In an interview Hammond gave to The Guardian prior to the sentencing, Hammond notes that his days of hacking "are done" but remains pretty defiant and supportive of hacktivism in general and against oppressive government action. He notes that one of the reasons he was such a target was he had access to an exploit that it appears the NSA didn't yet have, which allowed him to get into those foreign government servers:
“I felt betrayed, obviously. Though I knew these things happen. What surprised me was that Sabu was involved in so much strategic targeting, in actually identifying targets. He gave me the information on targets.”

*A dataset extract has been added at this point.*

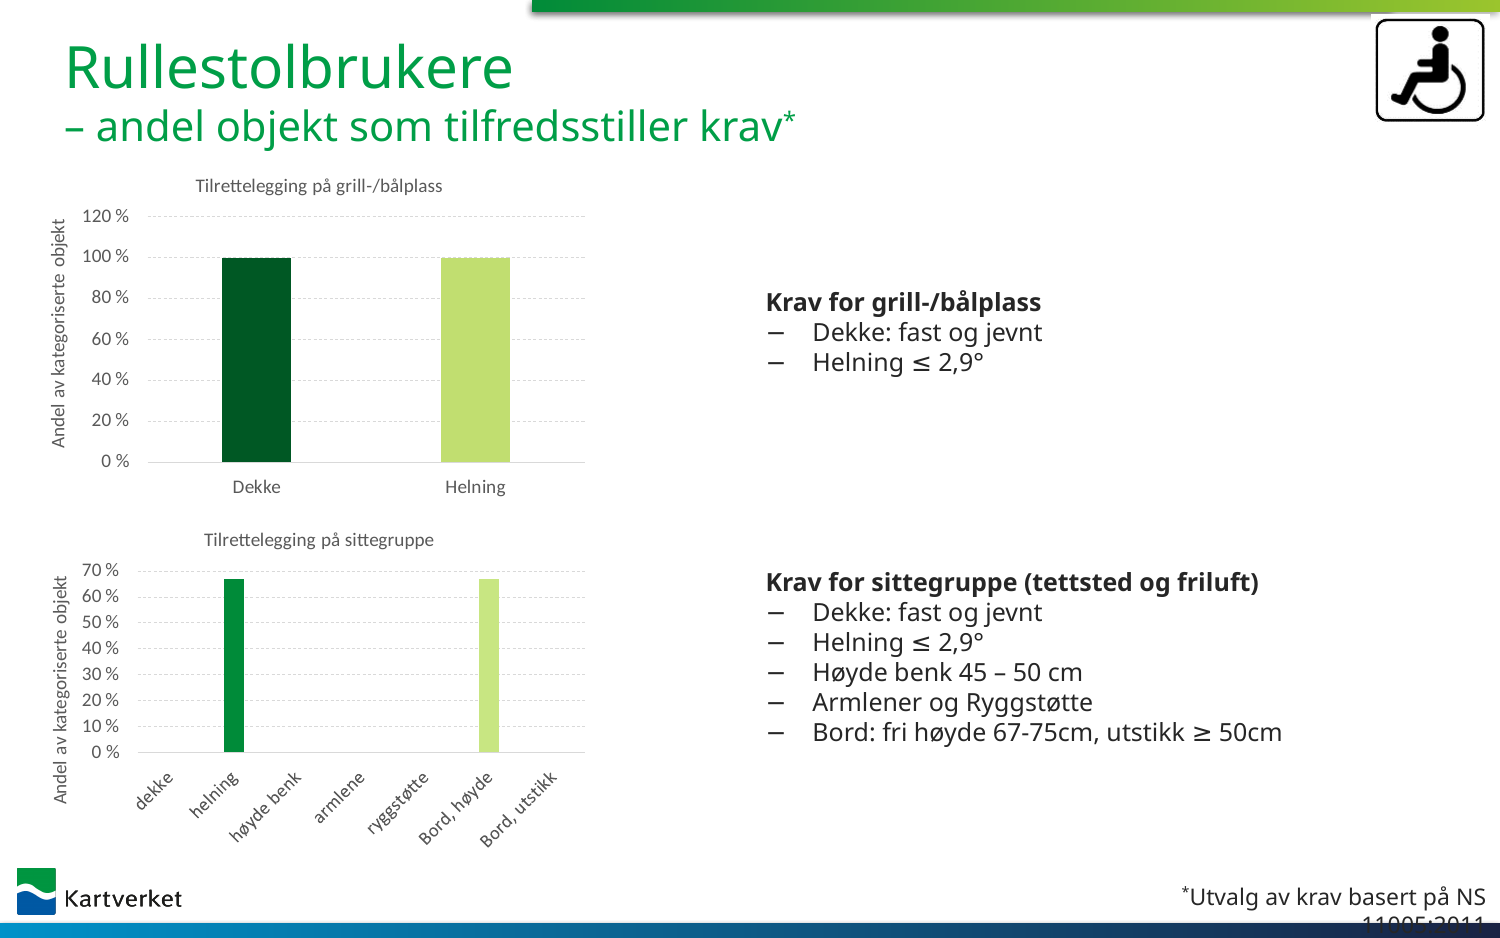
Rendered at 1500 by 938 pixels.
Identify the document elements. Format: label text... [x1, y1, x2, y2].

Part of Sabu’s interest in him, he now believes, was that Hammond had access to advanced tools including one known as PLESK that allowed him to break into web systems used by large numbers of foreign governments. “The FBI and NSA are clearly able to do their own hacking of other countries. But when a new vulnerability emerges in internet security, sometimes hackers have access to tools that are ahead of them that can be very valuable,” he said.
In that same interview, he notes he never would have hacked Stratfor if it weren't for Sabu, noting he'd never even heard of the organization before that.
Clearly, Hammond broke the law. But it seems very, very wrong that the federal government clearly used him to break into places they wanted to get into (all of which now remains classified), and then threw the book at him and will lock him up for a decade.